WORK ITEM> Every line in the records below between the one holding "Facebook Live" and the one holding "the Podcasts app.", inclusive, is to be set down exactly; all other lines are to be left out.

Extracted page text data:
━━━━━━━━━━━━━━━━

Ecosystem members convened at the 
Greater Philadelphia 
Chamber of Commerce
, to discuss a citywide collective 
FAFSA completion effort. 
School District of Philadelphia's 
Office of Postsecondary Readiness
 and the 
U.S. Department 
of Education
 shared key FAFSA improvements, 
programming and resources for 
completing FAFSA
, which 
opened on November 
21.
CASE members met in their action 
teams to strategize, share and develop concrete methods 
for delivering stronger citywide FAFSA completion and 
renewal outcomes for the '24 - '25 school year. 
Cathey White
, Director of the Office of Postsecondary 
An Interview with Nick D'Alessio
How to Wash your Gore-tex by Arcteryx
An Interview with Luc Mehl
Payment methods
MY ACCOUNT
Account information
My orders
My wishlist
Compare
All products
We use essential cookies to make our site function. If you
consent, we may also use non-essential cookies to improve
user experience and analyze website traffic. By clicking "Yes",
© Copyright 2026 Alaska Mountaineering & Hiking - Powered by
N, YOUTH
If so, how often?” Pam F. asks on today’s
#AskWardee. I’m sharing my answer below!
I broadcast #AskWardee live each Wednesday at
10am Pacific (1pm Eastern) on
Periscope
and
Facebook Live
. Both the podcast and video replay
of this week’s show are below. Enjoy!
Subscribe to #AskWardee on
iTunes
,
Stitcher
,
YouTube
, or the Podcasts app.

━━━━━━━━━━━━━━━━

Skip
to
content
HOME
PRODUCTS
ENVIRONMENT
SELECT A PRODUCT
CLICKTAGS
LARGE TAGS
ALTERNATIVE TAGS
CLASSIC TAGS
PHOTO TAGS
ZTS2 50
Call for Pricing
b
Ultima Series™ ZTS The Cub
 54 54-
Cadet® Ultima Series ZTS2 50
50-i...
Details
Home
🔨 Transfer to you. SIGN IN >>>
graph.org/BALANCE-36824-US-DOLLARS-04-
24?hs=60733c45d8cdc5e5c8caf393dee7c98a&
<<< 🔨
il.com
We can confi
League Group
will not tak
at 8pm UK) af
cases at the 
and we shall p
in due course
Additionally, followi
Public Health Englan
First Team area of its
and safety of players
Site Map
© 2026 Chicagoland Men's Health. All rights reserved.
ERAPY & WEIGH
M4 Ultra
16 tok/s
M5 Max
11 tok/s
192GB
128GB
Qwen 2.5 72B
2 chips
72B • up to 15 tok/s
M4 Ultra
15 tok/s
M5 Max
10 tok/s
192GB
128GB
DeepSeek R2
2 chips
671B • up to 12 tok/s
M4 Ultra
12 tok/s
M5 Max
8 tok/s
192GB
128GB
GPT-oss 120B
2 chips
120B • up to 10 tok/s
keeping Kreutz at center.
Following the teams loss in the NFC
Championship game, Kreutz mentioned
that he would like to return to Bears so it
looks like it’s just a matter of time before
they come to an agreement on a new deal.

━━━━━━━━━━━━━━━━

ANSWER SECTION>
Facebook Live
. Both the podcast and video replay
of this week’s show are below. Enjoy!
Subscribe to #AskWardee on
iTunes
,
Stitcher
,
YouTube
, or the Podcasts app.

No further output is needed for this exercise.